• [Problem description]: Repeat every record exactly as written.

(Extracted page text data)
== Segment start ==

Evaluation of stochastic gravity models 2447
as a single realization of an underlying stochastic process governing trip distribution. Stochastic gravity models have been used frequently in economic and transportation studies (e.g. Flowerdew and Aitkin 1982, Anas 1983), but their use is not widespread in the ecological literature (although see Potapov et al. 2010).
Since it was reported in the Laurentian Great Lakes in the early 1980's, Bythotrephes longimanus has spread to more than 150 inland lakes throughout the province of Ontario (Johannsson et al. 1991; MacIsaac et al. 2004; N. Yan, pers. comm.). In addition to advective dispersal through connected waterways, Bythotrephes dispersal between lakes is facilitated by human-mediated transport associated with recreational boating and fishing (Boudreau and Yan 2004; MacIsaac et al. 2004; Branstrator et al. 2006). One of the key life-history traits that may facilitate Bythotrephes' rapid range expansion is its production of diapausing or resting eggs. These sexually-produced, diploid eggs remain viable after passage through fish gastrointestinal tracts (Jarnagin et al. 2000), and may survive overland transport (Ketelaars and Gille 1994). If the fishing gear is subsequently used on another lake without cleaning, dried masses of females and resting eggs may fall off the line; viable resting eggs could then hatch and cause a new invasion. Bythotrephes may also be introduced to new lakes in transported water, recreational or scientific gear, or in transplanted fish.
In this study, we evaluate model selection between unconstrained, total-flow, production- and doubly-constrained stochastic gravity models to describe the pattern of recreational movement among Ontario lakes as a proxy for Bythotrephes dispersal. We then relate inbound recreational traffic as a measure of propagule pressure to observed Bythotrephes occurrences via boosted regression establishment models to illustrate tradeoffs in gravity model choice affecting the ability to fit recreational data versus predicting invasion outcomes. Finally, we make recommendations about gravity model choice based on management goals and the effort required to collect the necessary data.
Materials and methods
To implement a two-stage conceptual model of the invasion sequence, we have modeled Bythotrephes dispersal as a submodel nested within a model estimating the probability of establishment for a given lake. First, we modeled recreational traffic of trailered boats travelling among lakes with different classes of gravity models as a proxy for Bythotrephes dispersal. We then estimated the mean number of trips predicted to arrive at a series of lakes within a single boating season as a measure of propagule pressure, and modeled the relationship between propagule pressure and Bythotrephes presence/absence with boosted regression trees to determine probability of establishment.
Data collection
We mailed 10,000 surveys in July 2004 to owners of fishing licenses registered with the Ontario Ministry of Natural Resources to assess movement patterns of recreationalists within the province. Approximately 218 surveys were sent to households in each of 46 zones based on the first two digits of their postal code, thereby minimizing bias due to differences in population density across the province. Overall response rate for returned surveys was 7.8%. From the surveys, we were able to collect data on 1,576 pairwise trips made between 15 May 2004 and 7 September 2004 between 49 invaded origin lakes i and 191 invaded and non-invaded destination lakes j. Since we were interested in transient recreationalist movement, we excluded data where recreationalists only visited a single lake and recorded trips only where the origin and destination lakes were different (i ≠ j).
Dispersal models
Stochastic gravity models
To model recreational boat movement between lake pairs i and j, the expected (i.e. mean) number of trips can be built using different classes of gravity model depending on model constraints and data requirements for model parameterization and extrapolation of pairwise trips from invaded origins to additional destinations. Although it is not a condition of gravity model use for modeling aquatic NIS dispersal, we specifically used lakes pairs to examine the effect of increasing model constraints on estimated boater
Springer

== Segment end ==

• [Expected answer]:
Evaluation of stochastic gravity models 2447
as a single realization of an underlying stochastic process governing trip distribution. Stochastic gravity models have been used frequently in economic and transportation studies (e.g. Flowerdew and Aitkin 1982, Anas 1983), but their use is not widespread in the ecological literature (although see Potapov et al. 2010).
Since it was reported in the Laurentian Great Lakes in the early 1980's, Bythotrephes longimanus has spread to more than 150 inland lakes throughout the province of Ontario (Johannsson et al. 1991; MacIsaac et al. 2004; N. Yan, pers. comm.). In addition to advective dispersal through connected waterways, Bythotrephes dispersal between lakes is facilitated by human-mediated transport associated with recreational boating and fishing (Boudreau and Yan 2004; MacIsaac et al. 2004; Branstrator et al. 2006). One of the key life-history traits that may facilitate Bythotrephes' rapid range expansion is its production of diapausing or resting eggs. These sexually-produced, diploid eggs remain viable after passage through fish gastrointestinal tracts (Jarnagin et al. 2000), and may survive overland transport (Ketelaars and Gille 1994). If the fishing gear is subsequently used on another lake without cleaning, dried masses of females and resting eggs may fall off the line; viable resting eggs could then hatch and cause a new invasion. Bythotrephes may also be introduced to new lakes in transported water, recreational or scientific gear, or in transplanted fish.
In this study, we evaluate model selection between unconstrained, total-flow, production- and doubly-constrained stochastic gravity models to describe the pattern of recreational movement among Ontario lakes as a proxy for Bythotrephes dispersal. We then relate inbound recreational traffic as a measure of propagule pressure to observed Bythotrephes occurrences via boosted regression establishment models to illustrate tradeoffs in gravity model choice affecting the ability to fit recreational data versus predicting invasion outcomes. Finally, we make recommendations about gravity model choice based on management goals and the effort required to collect the necessary data.
Materials and methods
To implement a two-stage conceptual model of the invasion sequence, we have modeled Bythotrephes dispersal as a submodel nested within a model estimating the probability of establishment for a given lake. First, we modeled recreational traffic of trailered boats travelling among lakes with different classes of gravity models as a proxy for Bythotrephes dispersal. We then estimated the mean number of trips predicted to arrive at a series of lakes within a single boating season as a measure of propagule pressure, and modeled the relationship between propagule pressure and Bythotrephes presence/absence with boosted regression trees to determine probability of establishment.
Data collection
We mailed 10,000 surveys in July 2004 to owners of fishing licenses registered with the Ontario Ministry of Natural Resources to assess movement patterns of recreationalists within the province. Approximately 218 surveys were sent to households in each of 46 zones based on the first two digits of their postal code, thereby minimizing bias due to differences in population density across the province. Overall response rate for returned surveys was 7.8%. From the surveys, we were able to collect data on 1,576 pairwise trips made between 15 May 2004 and 7 September 2004 between 49 invaded origin lakes i and 191 invaded and non-invaded destination lakes j. Since we were interested in transient recreationalist movement, we excluded data where recreationalists only visited a single lake and recorded trips only where the origin and destination lakes were different (i ≠ j).
Dispersal models
Stochastic gravity models
To model recreational boat movement between lake pairs i and j, the expected (i.e. mean) number of trips can be built using different classes of gravity model depending on model constraints and data requirements for model parameterization and extrapolation of pairwise trips from invaded origins to additional destinations. Although it is not a condition of gravity model use for modeling aquatic NIS dispersal, we specifically used lakes pairs to examine the effect of increasing model constraints on estimated boater
Springer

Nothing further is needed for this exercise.